Takaichi’s version of the origin story positioned her as the host who listened and delivered. “When we met at APEC last year, [Lee] said it was his dream to play the drums, so we prepared a surprise,” she wrote later in a social media post, CBS reported.
Then came the line aimed less at fans and more at bureaucracies that worry about momentum disappearing after the cameras go away. In a message on X, Takaichi said: “In order to develop Japan-South Korea relations in a forward-looking way and stably, we will continue our close communication between the two governments including by proactively carrying out our shuttle diplomacy,” according to CBS.
The real backstory: two allies with old wounds and new threats
Japan and South Korea have maintained relations for decades, but the relationship has never been simple. CBS noted lingering animosity connected to Japan’s actions as a former imperial power, plus ongoing territorial disputes. Those issues do not vanish because a video went viral.
That is why the drumming clip functions as more than a novelty. It is a public attempt to normalize closeness, especially at a time when both countries are leaning on shared security and economic priorities with the United States.
CBS reported that South Korea and Japan are important U.S. allies for defense and economic purposes. Both host major U.S. military bases and troop deployments, and both have pledged to work closely with Washington to balance China’s growing influence and to counter regional threats from North Korea. CBS also pointed to Beijing’s determination to take control of Taiwan as part of the larger strategic picture.
Those are hard, expensive realities. They also help explain why leaders might choose a low-stakes, high-shareability gesture that can sell “getting along” to domestic audiences that sometimes prefer fighting to compromise.

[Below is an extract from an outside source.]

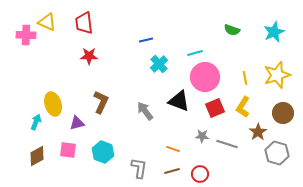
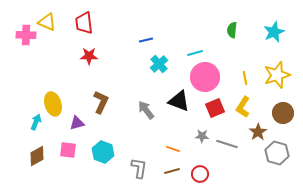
green semicircle: rotated 77 degrees clockwise
gray arrow: moved 1 px right, 1 px up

Soft power with receipts: the Instagram post and the X statements
This was not a rumor leaking from a friendly aide. It was posted by official channels, then reinforced by direct statements on X from the leaders themselves, as CBS reported. In diplomacy terms, that is a decision to place the moment on the record and attach names to it.

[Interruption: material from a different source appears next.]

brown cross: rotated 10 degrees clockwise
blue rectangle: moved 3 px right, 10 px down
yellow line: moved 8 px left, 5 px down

The CBS report also described how some social media users in both countries responded warmly to the clip. That reaction matters because Seoul-Tokyo cooperation often gets tangled up in domestic politics, where opponents can attack outreach as weakness or betrayal. A light cultural exchange can give officials cover to say, in effect, this is normal, even popular.
There is also a subtle layering here. Takaichi is described by CBS as a conservative politician with a reputation that includes being a motorcycle enthusiast and heavy metal fan. Pairing that persona with a K-pop playlist is a calculated contrast that signals flexibility without requiring either side to concede anything substantive on history disputes in the same breath.
What to watch next: will the “shuttle diplomacy” match the soundtrack?
For all the attention on the drumsticks, the measurable test is in what comes next. Takaichi’s reference to “shuttle diplomacy,” as quoted by CBS, is a promise of frequent top-level engagement, the kind that can produce real coordination on security, trade, and regional crisis response.
But the same underlying landmines remain: historical grievances, territorial disputes, and the domestic politics that can turn any diplomatic overture into a campaign weapon. A shared beat does not automatically equal shared policy.
Still, both leaders chose to put a public symbol of harmony into circulation, and to frame it as intentional. Lee called it a dream fulfilled. Takaichi called it a planned surprise rooted in their prior meeting. In diplomacy, that combination is not accidental. It is a signal, and the next round of concrete cooperation will show whether it was also a commitment.